▶ **What you need to do**
Without further comment, state how many lines in the listing below contain the word "table".

** Information shown follows **

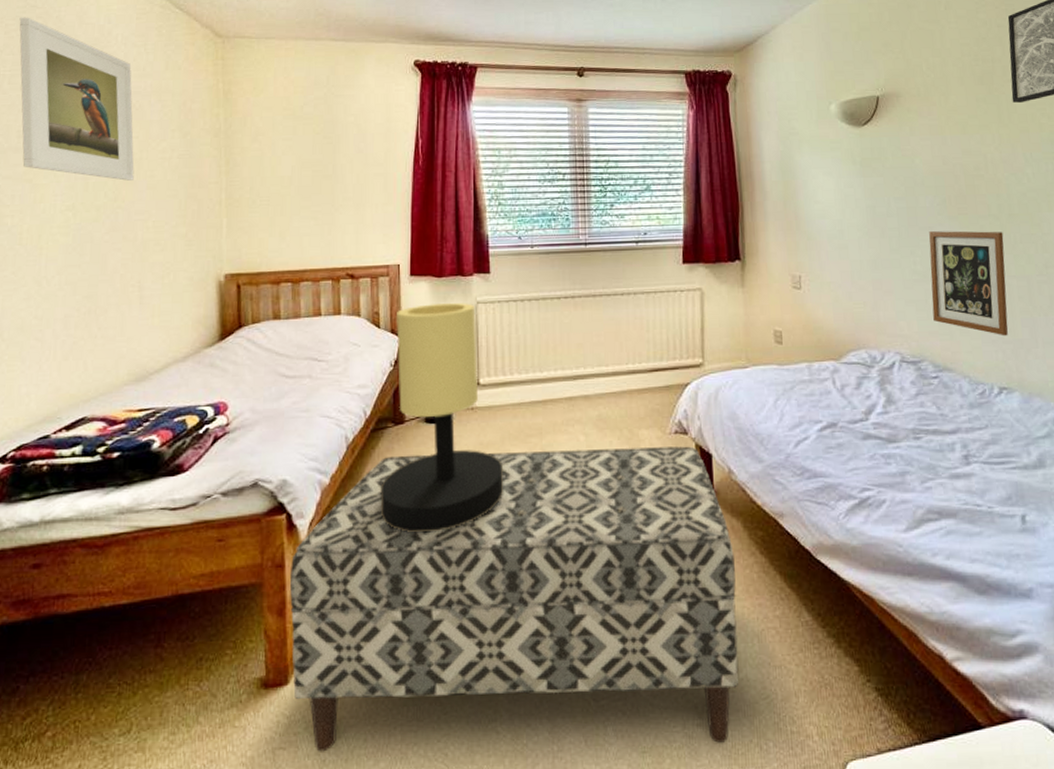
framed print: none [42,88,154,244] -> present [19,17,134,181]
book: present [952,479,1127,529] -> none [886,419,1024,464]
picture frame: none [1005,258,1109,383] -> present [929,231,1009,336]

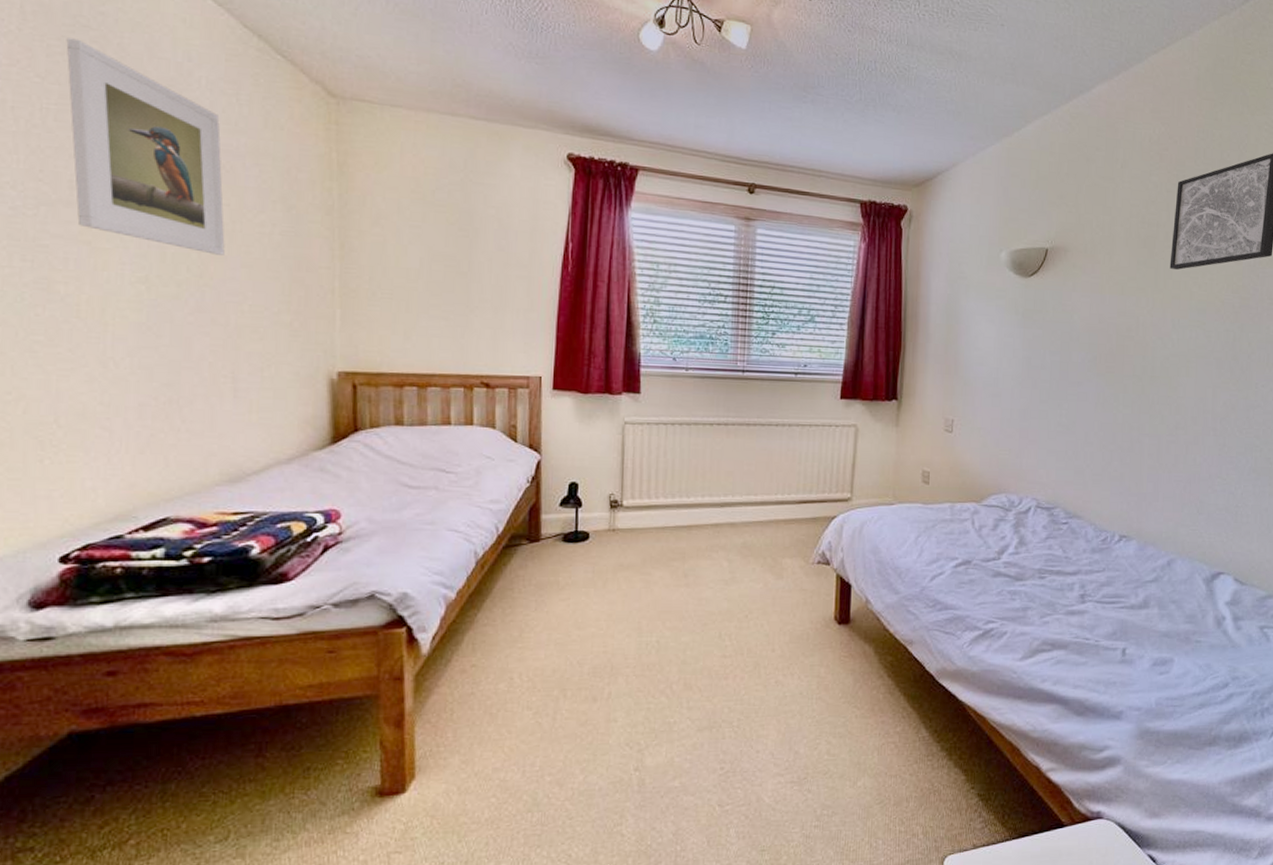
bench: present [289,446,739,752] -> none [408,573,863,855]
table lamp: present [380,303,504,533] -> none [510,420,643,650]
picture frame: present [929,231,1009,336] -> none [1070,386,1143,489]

** End of Information shown **
** Information shown follows **

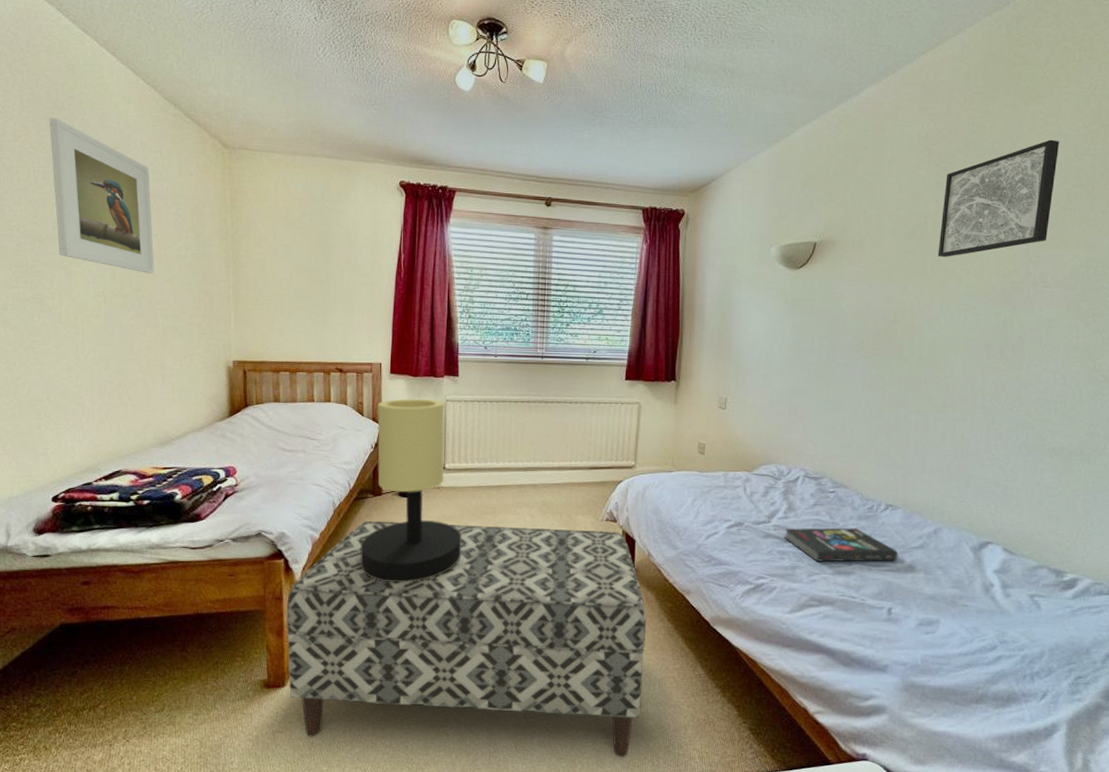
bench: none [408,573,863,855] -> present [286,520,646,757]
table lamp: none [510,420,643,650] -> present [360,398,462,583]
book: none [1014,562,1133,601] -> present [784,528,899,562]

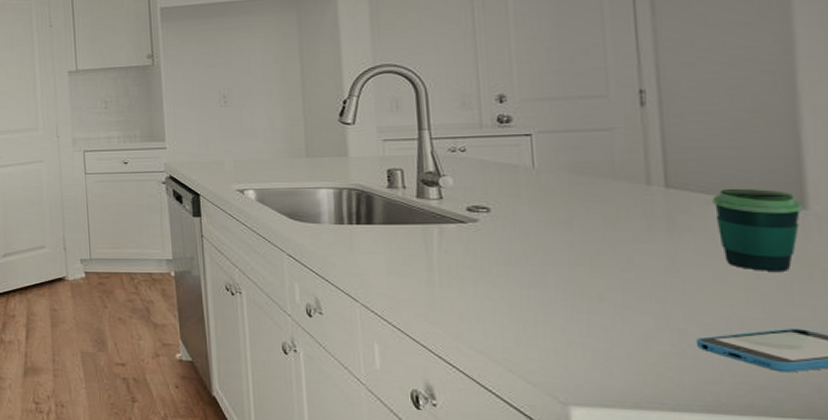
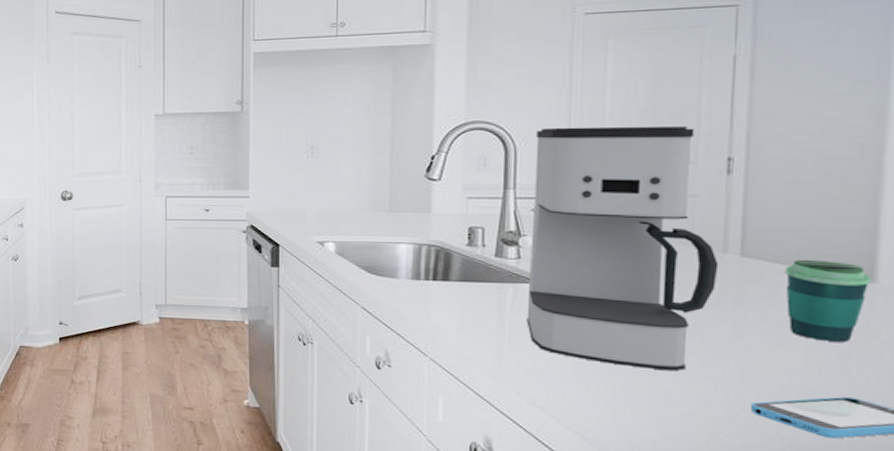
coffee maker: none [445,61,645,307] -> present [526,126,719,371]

** End of Information shown **

▶ **Written answer**
2